For the context of what I was talking about, here's the NDT clip I mentioned:
http://youtu.be/oEl9kVl6KPc?t=3m59s
The counter arguments are that a system completely separating speech/breathing from eating would be ideal to such a degree as to warrant the excess hardware and all the complications that might come along with this.
Nobody said its ideal. We're talking about an Intelligent Designer, it just has to make more sense from an intelligent perspective, as opposed to the old blind RM+NS way.
Here's my last post in that other thread that awaits reply:
quote:
We eat through the same hole we speak out of. Without changing that, there isn't any way to get the lungs to supply the speaking apparatuses with air unless we cross tubes somewhere.
Dolphins!. They talk out of their noses. And fairly well. Throw some kind of tongue-thingy in there and viola.

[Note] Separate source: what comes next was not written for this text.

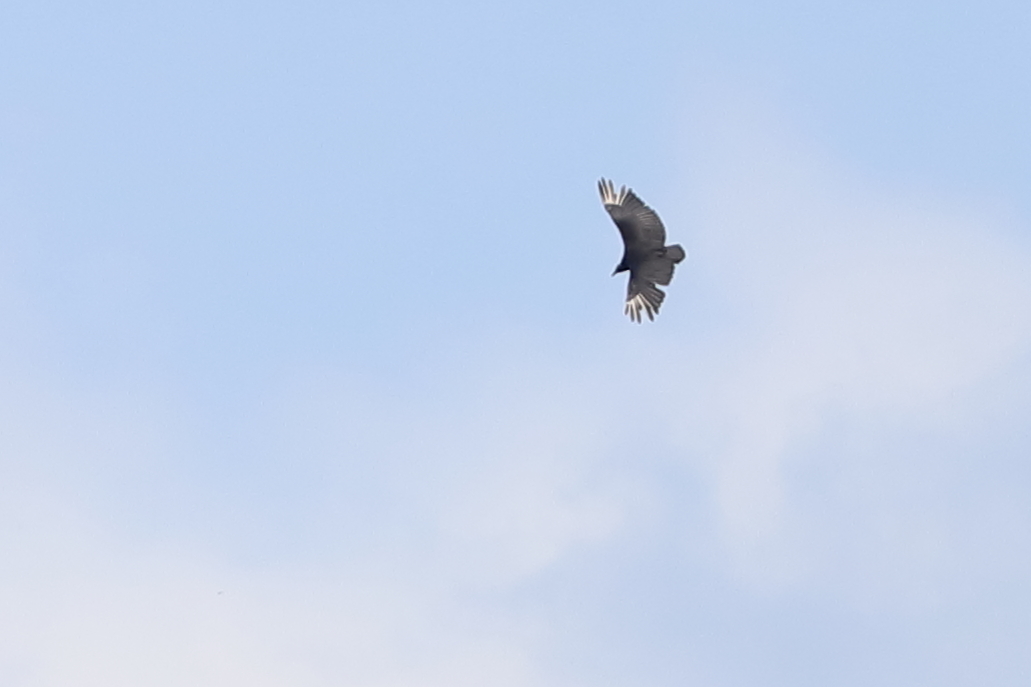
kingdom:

Here's a fairly interesting article that says:
quote:
its pitch is not defined by the size of its nasal air cavities, and hence that it is not whistling," Madsen said. "Rather, it makes sound by making connective tissue in the nose vibrate at the frequency it wishes to produce by adjusting the muscular tension and air flow over the tissue."
"That is the same way that we humans make sound with our vocal cords to speak," he added.
It was just a general point that it is rather common for creatures to have separate breathing and eating tubes.
Are you talking about mammals? Because its totally irrelevant that frogs breath through their skin, or bugs through their legs, or whatever the hell it is you're talking about.
The only mammals that I can think of right now that have that is the cetaceans. And they all can talk pretty good from an animal perspective. The dolphins are just the poster child for cetaceans and that's why they were used. If your response is that other creatures, that aren't even mammals, can breath through a non-eating tube, then you've horribly missed the point, which is what I suspect is the case given you're avoidance of clarifying.
The point is that having separate eating and breathing tubes is not that difficult, especially for an Intelligent Designer. Dolphins are a great example of the idea working. They're mammals, so they're already not that different from us, and they are also pretty smart.
You bring up audible communication as an issue, but dolphins have a good ability at that, as well.